C/O Berlin

Was darf's denn sein?

Das Fotohaus C/O Berlin will seinen Besuchern offenbar nicht schon am Anfang zu viel zumuten: Schön geordnet –  chronologisch und thematisch –  werden im Postfuhramt an der Oranienburger Straße die Fotografien von Robert Mapplethorpe präsentiert. Der erste Raum zeigt Polaroids, die für die fotografischen Anfänge des Künstlers stehen. Die Bilder von sich küssenden und ertappt in die Kamera blickenden Männern dokumentieren Mapplethorpes Motiv- und Ideenfindungsprozess; von 1970 bis 1975 nutzte er seine Sofortbildkamera als Skizzenblock.

Mapplethorpes erstes richtiges Modell für fotografische Porträts war Patti Smith, „er selbst sein zweites“, sagte die „Godmother of Punk“ einmal.  Bekleidet mit einem Hosenanzug, dessen Jacke sie sich lässig über die Schulter geworfen hat, lehnt die frühere Geliebte und spätere Lebensfreundin scheinbar gelangweilt an einer nackten Wand. Im Gegensatz zu Mapplethorpe, der die Kunst der Selbstinszenierung wie kein anderer beherrschte: Mal blickt er – oberkörperfrei mit Teufelshörnern – schelmisch von unten nach oben, mal – in feinem Zwirn und adrett frisiert – von oben nach unten.

Dann muss sich der Besucher zwischen den Motivfeldern Blumen und Sex entscheiden. Aber egal, welchen Weg man einschlägt, unweigerlich kommt man bei dem Rundgang doch sowohl durch den Raum mit Blumenstillleben als auch an unzähligen erigierten Penissen vorbei. Und formal wird der Gegenstand der Fotografien ohnehin stets auf ähnliche Weise behandelt: der Vordergrund fokussiert, der Hintergrund rückt in weite Ferne und das Licht fällt aus einer gebündelten Quelle vom Bildrand auf das Objekt. So verschwinden für das Auge optische Grenzen – und selbst die unschuldigste Blüte erhält ein obszönes Antlitz.
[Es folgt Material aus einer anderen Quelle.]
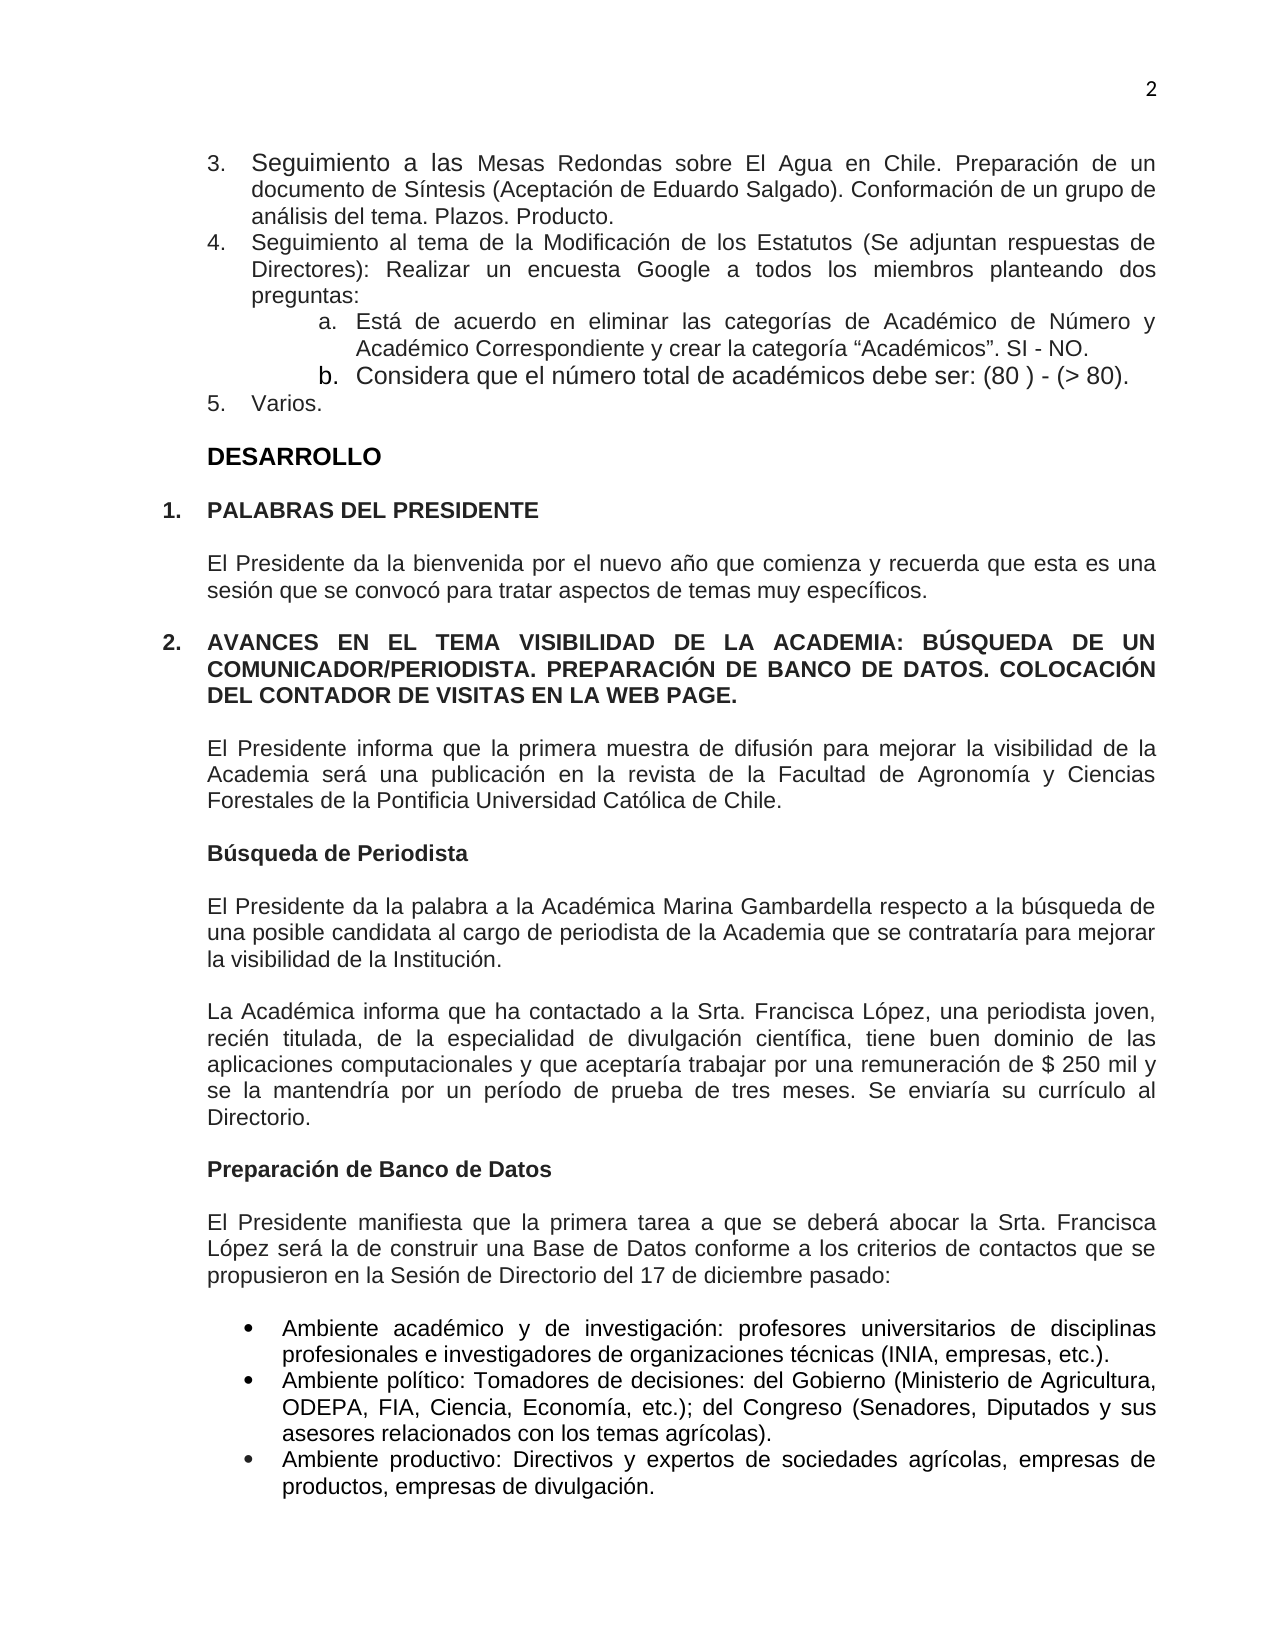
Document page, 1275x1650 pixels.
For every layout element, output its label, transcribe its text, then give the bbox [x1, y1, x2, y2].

list Ambiente productivo: Directivos y expertos de sociedades agrícolas, empresas de productos, empresas de divulgación. [244, 1446, 1157, 1499]
text Preparación de Banco de Datos [207, 1156, 1157, 1183]
list PALABRAS DEL PRESIDENTE [162, 497, 1157, 524]
list Está de acuerdo en eliminar las categorías de Académico de Número y Académico Correspondiente y crear la categoría “Académicos”. SI - NO. [318, 308, 1157, 361]
list Ambiente político: Tomadores de decisiones: del Gobierno (Ministerio de Agricultura, ODEPA, FIA, Ciencia, Economía, etc.); del Congreso (Senadores, Diputados y sus asesores relacionados con los temas agrícolas). [244, 1367, 1157, 1446]
list AVANCES EN EL TEMA VISIBILIDAD DE LA ACADEMIA: BÚSQUEDA DE UN COMUNICADOR/PERIODISTA. PREPARACIÓN DE BANCO DE DATOS. COLOCACIÓN DEL CONTADOR DE VISITAS EN LA WEB PAGE. [162, 629, 1157, 708]
text El Presidente da la palabra a la Académica Marina Gambardella respecto a la búsqueda de una posible candidata al cargo de periodista de la Academia que se contrataría para mejorar la visibilidad de la Institución. [207, 893, 1157, 972]
list Seguimiento al tema de la Modificación de los Estatutos (Se adjuntan respuestas de Directores): Realizar un encuesta Google a todos los miembros planteando dos preguntas: [207, 229, 1157, 308]
list Seguimiento a las Mesas Redondas sobre El Agua en Chile. Preparación de un documento de Síntesis (Aceptación de Eduardo Salgado). Conformación de un grupo de análisis del tema. Plazos. Producto. [207, 148, 1157, 229]
text La Académica informa que ha contactado a la Srta. Francisca López, una periodista joven, recién titulada, de la especialidad de divulgación científica, tiene buen dominio de las aplicaciones computacionales y que aceptaría trabajar por una remuneración de $ 250 mil y se la mantendría por un período de prueba de tres meses. Se enviaría su currículo al Directorio. [207, 998, 1157, 1130]
text El Presidente informa que la primera muestra de difusión para mejorar la visibilidad de la Academia será una publicación en la revista de la Facultad de Agronomía y Ciencias Forestales de la Pontificia Universidad Católica de Chile. [207, 735, 1157, 814]
subtitle 5. Varios. [207, 390, 1157, 416]
list El Presidente da la bienvenida por el nuevo año que comienza y recuerda que esta es una sesión que se convocó para tratar aspectos de temas muy específicos. [207, 550, 1157, 603]
list Ambiente académico y de investigación: profesores universitarios de disciplinas profesionales e investigadores de organizaciones técnicas (INIA, empresas, etc.). [244, 1314, 1157, 1367]
subtitle DESARROLLO [207, 442, 1157, 471]
list Considera que el número total de académicos debe ser: (80 ) - (> 80). [318, 361, 1157, 390]
text Búsqueda de Periodista [207, 840, 1157, 866]
text El Presidente manifiesta que la primera tarea a que se deberá abocar la Srta. Francisca López será la de construir una Base de Datos conforme a los criterios de contactos que se propusieron en la Sesión de Directorio del 17 de diciembre pasado: [207, 1209, 1157, 1288]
Einer Täuschung erliegt der Betrachter auch bei den späteren Aktserien. Die Körperstudien, in denen athletisch geformte Männer von dem Künstler inszeniert wurden, als wären es antike Statuen, sind ihren marmornen Vorbildern auf den ersten Blick sehr ähnlich.

Ein Zuviel an Leben in den Arbeiten von Mapplethorpe, der 1989 an den Folgen Aids starb, ist hingegen immer kontrovers aufgenommen worden. Bilder von homoerotischen und sado-masochistischen Szenen führten in den 70er- und 80er-Jahren dazu, dass Ausstellungen noch vor der Eröffnung geschlossen wurden. Was als obszön empfunden wird, sei stets eine Frage der gesellschaftlichen Konventionen, betont Kurator Felix Hoffmann. Am Ende der Ordnung seiner Schau stehen Porträts von Schauspielern und Künstlern wie Andy Warhol, David Hockney, Annie Leibovitz und Isabella Rosellini. Es wirkt, als sollte diese geballte Präsenz an Persönlichkeiten den Künstler dann doch einbetten in eine Matrix aus eben genau diesen gesellschaftlichen Konventionen.